CSU-ACM2017暑假集训2-二分搜索 C - 4 Values whose Sum is 0

C - 4 Values whose Sum is 0

The SUM problem can be formulated as follows: given four lists A, B, C, D of integer values, compute how many quadruplet (a, b, c, d ) ∈ A x B x C x D are such that a + b + c + d = 0 . In the following, we assume that all lists have the same size n .

Input

The first line of the input file contains the size of the lists n (this value can be as large as 4000). We then have n lines containing four integer values (with absolute value as large as 2 28 ) that belong respectively to A, B, C and D .

Output

For each input file, your program has to write the number quadruplets whose sum is zero.

Sample Input

6
-45 22 42 -16
-41 -27 56 30
-36 53 -37 77
-36 30 -75 -46
26 -38 -10 62
-32 -54 -6 45

Sample Output

5

Hint

Sample Explanation: Indeed, the sum of the five following quadruplets is zero: (-45, -27, 42, 30), (26, 30, -10, -46), (-32, 22, 56, -46),(-32, 30, -75, 77), (-32, -54, 56, 30).

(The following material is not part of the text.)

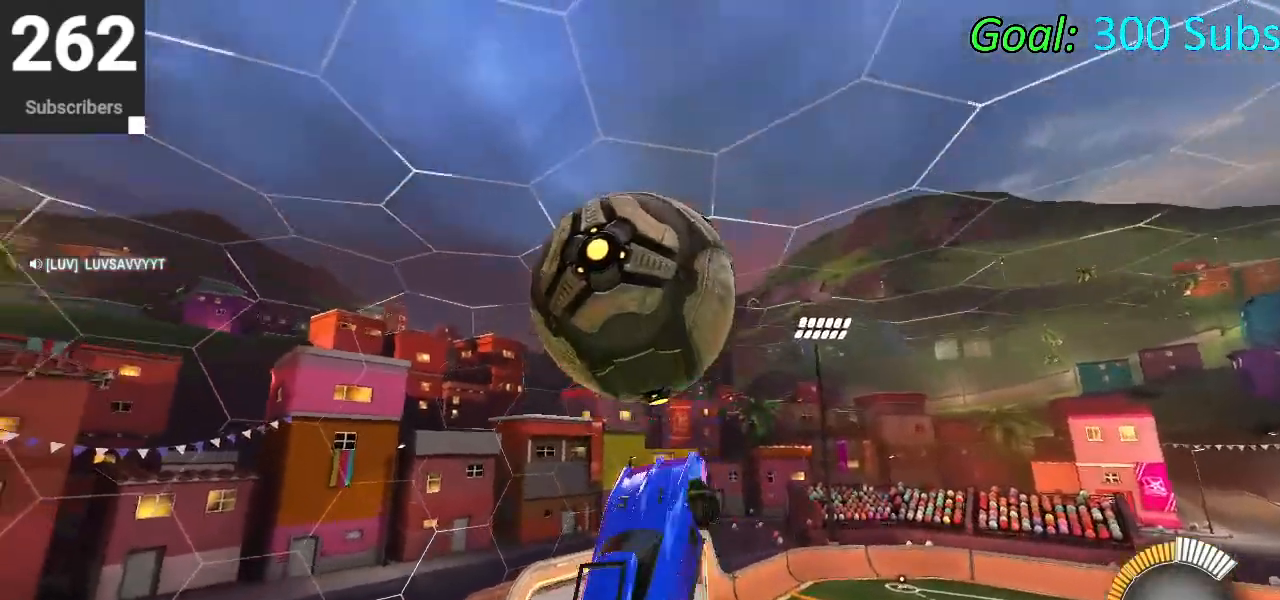
{"buttons": ["CIRCLE"], "left_stick": "up", "right_stick": "center", "events": [[83, "left_stick", "right"], [133, "CIRCLE", "down"], [233, "CIRCLE", "up"], [267, "left_stick", "up"], [300, "CIRCLE", "down"], [300, "L1", "up"]]}
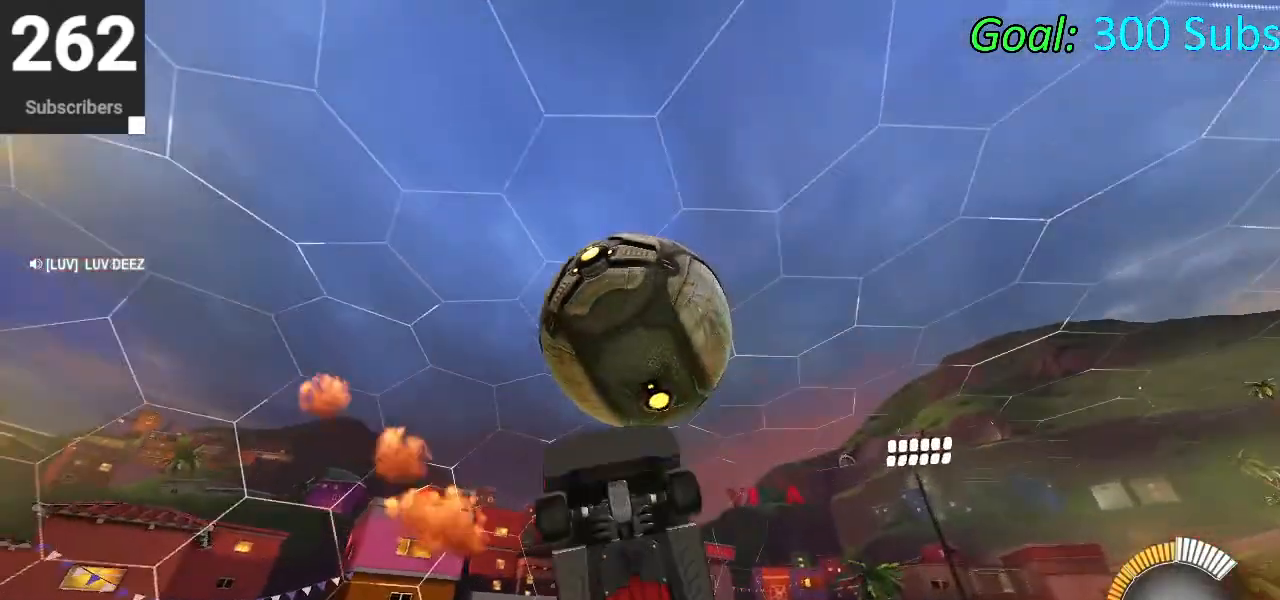
{"buttons": ["CROSS"], "left_stick": "up-right", "right_stick": "center", "events": [[100, "CIRCLE", "up"], [183, "left_stick", "down"], [233, "CROSS", "down"], [450, "left_stick", "up-right"]]}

有四个vector，每个vector的元素至多4000，挨个枚举复杂度O(n^4)，肯定超时。所以vc、vd 相加得到 vSum2，再遍历 va、vb，当总和为零的quadruplet存在时，有以下关系：

∃x,y∈[0,n),i∈[0,vSum2.size()), 0−va[x]−vb[y]=vSum2[i]

因此可以用 quantitiy=upper_bound()−lower_bound() 在 vSum2 中统计数值为 −va[x]−vb[y] 的元素的个数（不存在时，quantity 自然为零）。

#include <iostream>
#include <stdio.h>
#include <algorithm>
#include <vector>
#include <map>
using namespace std;
int main(){

int n;
while(cin >> n){
vector<int> va, vb, vc, vd, vSum1, vSum2;
map<int,int> myMap;
int ta, tc, tb, td;
for(int i = 0; i < n; i++){
scanf("%d%d%d%d", &ta, &tb, &tc, &td);
va.push_back(ta), vb.push_back(tb), vc.push_back(tc), vd.push_back(td);
}
for(int i = 0; i < n; i++){
for(int j = 0; j < n; j++){
vSum2.push_back(vc[j] + vd[i]);
}
}
sort(vSum2.begin(), vSum2.end());
int quantity = 0;
for(int i = 0; i < n; i++)
for(int j = 0; j < n; j++){
quantity += upper_bound(vSum2.begin(), vSum2.end(), -va[i] - vb[j]) - lower_bound(vSum2.begin(), vSum2.end(), -va[i] - vb[j]);
}
cout << quantity << endl;
}

return 0;
}